# transmission noise



## AdnanK (Jun 11, 2013)

Noticed on my MY13, when coming to rest slowly and the gears drop, when going from 2nd to 1st theres some transmission noise that's sounds like a bucket of nails jiggled slowly, its not very loud but noticeable. The same happens when slowly accelerating from stop with foot on brake pedal and then slowly accelerating. Only happens from rest or when braking to stop.

Anyone else get this?


----------



## Timboy666 (Mar 7, 2014)

Could be your bell housing!


----------



## AdnanK (Jun 11, 2013)

Will monitor it and get it looked at if it worsens.


----------



## twobadmice (Jul 2, 2013)

I should be that way next weekend. I will have a listen for you.


----------



## AdnanK (Jun 11, 2013)

That would be great mate.

I get slight vibrations at 1500rpm which then goes away, does this sound like the bell housing?


----------



## Stealth69 (Jan 6, 2005)

The noise is standard, they all sound very mechanical and in the verge of imploding, just one of the character traits of the car...... The vibration isn't normal and would indicate bell housing


----------



## AdnanK (Jun 11, 2013)

Thanks, I'll get that looked into by NHPC.


----------



## xsvoid (Sep 15, 2002)

I get the same on my MY09 and heard its normal from a few of the chaps @ Bromley and Cambridge HPC


----------



## Mookistar (Feb 5, 2004)

xsvoid said:


> I get the same on my MY09 and heard its normal from a few of the chaps @ Bromley and Cambridge HPC


Holy shit! You're alive!!!


----------



## AdnanK (Jun 11, 2013)

xsvoid said:


> I get the same on my MY09 and heard its normal from a few of the chaps @ Bromley and Cambridge HPC


Do you get the vibrations at 1500rpm too when in park or neutral?


----------



## twobadmice (Jul 2, 2013)

It's most likely the bell housing. They make lots of noises but the one you have described sounds a lot like the bell housing. The other whines and purrs are normal.


----------



## xsvoid (Sep 15, 2002)

Hello Adnan - no vibrations at 1500 however i did just get my wheel bearing changed as it shat itself on the nearside. It made an abrasive sound between 20-60mph. 

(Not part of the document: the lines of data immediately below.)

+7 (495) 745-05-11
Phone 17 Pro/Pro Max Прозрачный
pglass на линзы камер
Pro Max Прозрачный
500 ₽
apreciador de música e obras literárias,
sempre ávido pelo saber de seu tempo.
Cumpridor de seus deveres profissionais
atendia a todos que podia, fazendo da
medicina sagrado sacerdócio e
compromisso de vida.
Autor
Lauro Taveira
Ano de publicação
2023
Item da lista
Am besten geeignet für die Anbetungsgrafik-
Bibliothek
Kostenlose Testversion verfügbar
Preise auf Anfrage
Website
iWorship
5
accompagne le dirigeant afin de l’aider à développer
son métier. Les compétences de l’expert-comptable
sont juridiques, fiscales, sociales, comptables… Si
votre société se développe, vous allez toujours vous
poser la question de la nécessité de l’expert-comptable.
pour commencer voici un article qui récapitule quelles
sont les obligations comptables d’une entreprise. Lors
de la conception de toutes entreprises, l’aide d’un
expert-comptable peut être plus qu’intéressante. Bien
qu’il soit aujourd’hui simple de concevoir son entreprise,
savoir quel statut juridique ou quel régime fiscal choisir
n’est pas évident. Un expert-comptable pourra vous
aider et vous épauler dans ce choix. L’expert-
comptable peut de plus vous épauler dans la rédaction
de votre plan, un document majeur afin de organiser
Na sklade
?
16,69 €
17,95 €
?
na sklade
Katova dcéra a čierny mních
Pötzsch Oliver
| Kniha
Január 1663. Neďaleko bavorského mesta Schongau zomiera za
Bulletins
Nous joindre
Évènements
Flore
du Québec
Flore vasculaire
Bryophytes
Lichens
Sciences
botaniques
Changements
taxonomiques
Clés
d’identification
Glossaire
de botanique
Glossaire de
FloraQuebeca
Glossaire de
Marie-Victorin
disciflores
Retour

As for the clunking - he's it sounds like a Venezuelan hooker downing a pint of relish ... But very normal.

@mook - I'm back mate with an effing vengeance - now a small matter of my gtr membership - who's the membership daddy nowadays ?

Umar


----------



## Clogger (Sep 15, 2014)

AdnanK said:


> Thanks, I'll get that looked into by NHPC.


Do yourself a favour and get it looked at by someone that knows what they are on about not an NHPC.


----------



## Chronos (Dec 2, 2013)

AdnanK said:


> Noticed on my MY13, when coming to rest slowly and the gears drop, when going from 2nd to 1st theres some transmission noise that's sounds like a bucket of nails jiggled slowly, its not very loud but noticeable. The same happens when slowly accelerating from stop with foot on brake pedal and then slowly accelerating. Only happens from rest or when braking to stop.
> 
> Anyone else get this?


Does it sound like this?

http://www.gtr.co.uk/forum/283025-bell-housing-rattle-video-inside.html#post3196185

if so bell housing.. other than that, the transmission does make the odd funny sound, it even says its normal in the Nissan R35 car manual!!  :chuckle:


----------



## AdnanK (Jun 11, 2013)

Clogger said:


> Do yourself a favour and get it looked at by someone that knows what they are on about not an NHPC.


Warranty is with NHPC, rather get it fixed for free.


----------



## AdnanK (Jun 11, 2013)

Chronos said:


> Does it sound like this?
> 
> http://www.gtr.co.uk/forum/283025-bell-housing-rattle-video-inside.html#post3196185
> 
> if so bell housing.. other than that, the transmission does make the odd funny sound, it even says its normal in the Nissan R35 car manual!!  :chuckle:


No not as bad as that lol.


----------



## Chronos (Dec 2, 2013)

AdnanK said:


> No not as bad as that lol.


ha ha yeah mine was quite bad, Even one of my neighbours had the cheek to say, "whats up with that? Sounds like a bag of spanners!" .. :chuckle: and NO I was not laughing at the time!


----------